[Opening Task material section]
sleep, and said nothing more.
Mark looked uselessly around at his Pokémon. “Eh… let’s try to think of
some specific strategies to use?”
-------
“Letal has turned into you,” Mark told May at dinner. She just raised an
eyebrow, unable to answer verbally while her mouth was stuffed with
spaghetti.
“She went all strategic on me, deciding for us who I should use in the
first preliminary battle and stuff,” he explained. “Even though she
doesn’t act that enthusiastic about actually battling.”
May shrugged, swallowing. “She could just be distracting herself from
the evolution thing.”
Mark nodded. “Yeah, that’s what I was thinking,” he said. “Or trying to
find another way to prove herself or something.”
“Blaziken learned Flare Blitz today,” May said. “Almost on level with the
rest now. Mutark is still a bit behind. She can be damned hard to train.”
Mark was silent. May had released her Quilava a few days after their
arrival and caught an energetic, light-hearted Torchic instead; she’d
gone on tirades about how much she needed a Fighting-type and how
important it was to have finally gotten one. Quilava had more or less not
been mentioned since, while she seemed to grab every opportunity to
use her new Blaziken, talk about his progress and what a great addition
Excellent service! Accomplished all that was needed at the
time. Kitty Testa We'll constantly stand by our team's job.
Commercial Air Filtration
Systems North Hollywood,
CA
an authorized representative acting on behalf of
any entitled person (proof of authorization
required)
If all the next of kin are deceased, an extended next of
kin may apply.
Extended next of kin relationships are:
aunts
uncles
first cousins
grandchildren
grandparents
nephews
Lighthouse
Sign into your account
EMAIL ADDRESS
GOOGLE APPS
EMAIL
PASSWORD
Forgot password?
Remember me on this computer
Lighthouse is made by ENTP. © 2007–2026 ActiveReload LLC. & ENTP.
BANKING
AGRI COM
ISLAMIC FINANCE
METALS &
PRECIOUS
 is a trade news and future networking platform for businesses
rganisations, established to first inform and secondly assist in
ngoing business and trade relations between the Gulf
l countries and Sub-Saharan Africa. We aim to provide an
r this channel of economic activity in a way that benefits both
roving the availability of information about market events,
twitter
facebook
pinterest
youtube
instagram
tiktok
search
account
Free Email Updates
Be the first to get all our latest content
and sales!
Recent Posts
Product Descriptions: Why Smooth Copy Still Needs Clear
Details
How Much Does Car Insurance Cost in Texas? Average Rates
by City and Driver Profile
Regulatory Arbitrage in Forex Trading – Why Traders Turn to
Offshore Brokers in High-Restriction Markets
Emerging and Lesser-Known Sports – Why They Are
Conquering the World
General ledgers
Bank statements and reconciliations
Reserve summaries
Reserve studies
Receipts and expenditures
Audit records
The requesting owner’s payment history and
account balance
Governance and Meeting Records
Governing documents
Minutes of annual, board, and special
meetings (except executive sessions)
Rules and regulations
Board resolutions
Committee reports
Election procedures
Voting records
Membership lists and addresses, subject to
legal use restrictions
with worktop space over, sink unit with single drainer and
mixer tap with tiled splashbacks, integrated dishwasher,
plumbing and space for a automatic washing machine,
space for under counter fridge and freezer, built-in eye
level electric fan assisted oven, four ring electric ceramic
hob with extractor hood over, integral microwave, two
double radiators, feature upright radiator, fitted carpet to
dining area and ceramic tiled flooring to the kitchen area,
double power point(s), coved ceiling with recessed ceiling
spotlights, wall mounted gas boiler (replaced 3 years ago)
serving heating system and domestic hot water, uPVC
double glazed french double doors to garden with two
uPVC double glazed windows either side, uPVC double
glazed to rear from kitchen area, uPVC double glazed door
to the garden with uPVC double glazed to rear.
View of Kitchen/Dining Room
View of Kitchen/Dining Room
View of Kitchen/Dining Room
[Closing Task material section]
• _Activity_: Please work out how many lines of the data include the string "that" and reply with the number alone.

• _Task output_: 4